We are trying to reduce the stack memory usage in Python. I don't think that adding an unused member "just in case" (for future usage) to the structure is worth it.

gvanrossum commented 2 weeks ago

To me, the possibility of PyMutex needing to expand in size seems too uncertain to worry about it. The basic lock functionality will not require extra space, ever. (If they ever do, they will have to invent a new type.)

The only reason to reserve extra space seems to be the idea of possibly having the lock contain a pointer to the "real" location of the lock, in case an object containing a lock is moved by a hypothetical future GC. But this feels like the wrong solution for that problem: It would make more sense for the GC to declare locked objects unmovable (there will always be reasons why a particular object can't be moved, so this would just be another reason). Also, the Stable ABI would have many other problems when GC starts moving objects, so it's also a straw man.

colesbury commented 1 week ago

It would be helpful to get a decision on this API.

It seems to me that people are supportive of the API @encukou described in https://github.com/capi-workgroup/decisions/issues/26#issuecomment-2142474336. There is still some uncertainty about future stable ABI considerations, but the current proposal does not affect the stable ABI/limited C API.

encukou commented 1 week ago

Yeah, let's do a formal vote for the API in https://github.com/capi-workgroup/decisions/issues/26#issuecomment-2142474336

zooba commented 1 week ago

This looks like an absolute nightmare to debug (it's the first time I've seen how these work), and unfortunately it's not going to solve the existing race conditions/vulnerabilities we have that I'd hoped per-object locks would help with, but the API (the macro names) are fine.

I don't see how this gets into the stable ABI at all in the future, though, nor can this be used reliably from other languages (for an arbitrary value of "other language").
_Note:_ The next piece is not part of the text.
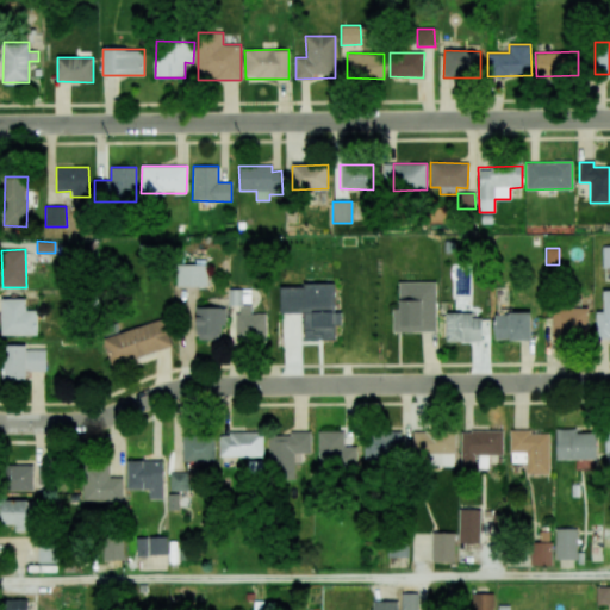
[(176,286),(206,287),(206,265),(178,265),(176,286)]
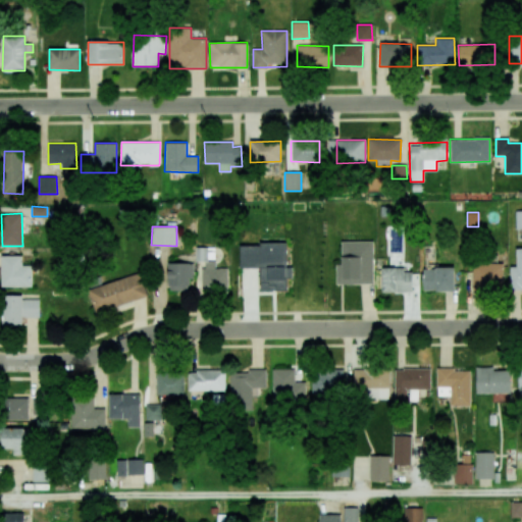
[(373,284),(373,242),(342,241),(341,264),(335,264),(335,283),(373,284)]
If we want to go there, I think we'll need a design that doesn't rely on pointers to user-defined variables on the stack, and probably need to store it all in our thread state and return a key to the caller to store (this will be hidden in the macro for C devs, so their sources don't change).

vstinner commented 1 week ago

@colesbury: Congrats, your API got approved, I close the issue.

@zooba: Maybe some tooling can be added later to help debugging dead locks and race conditions. And yeah, for now, this API doesn't belong to the stable ABI, and I agree that a redesign may be needed if we want to make it happen later.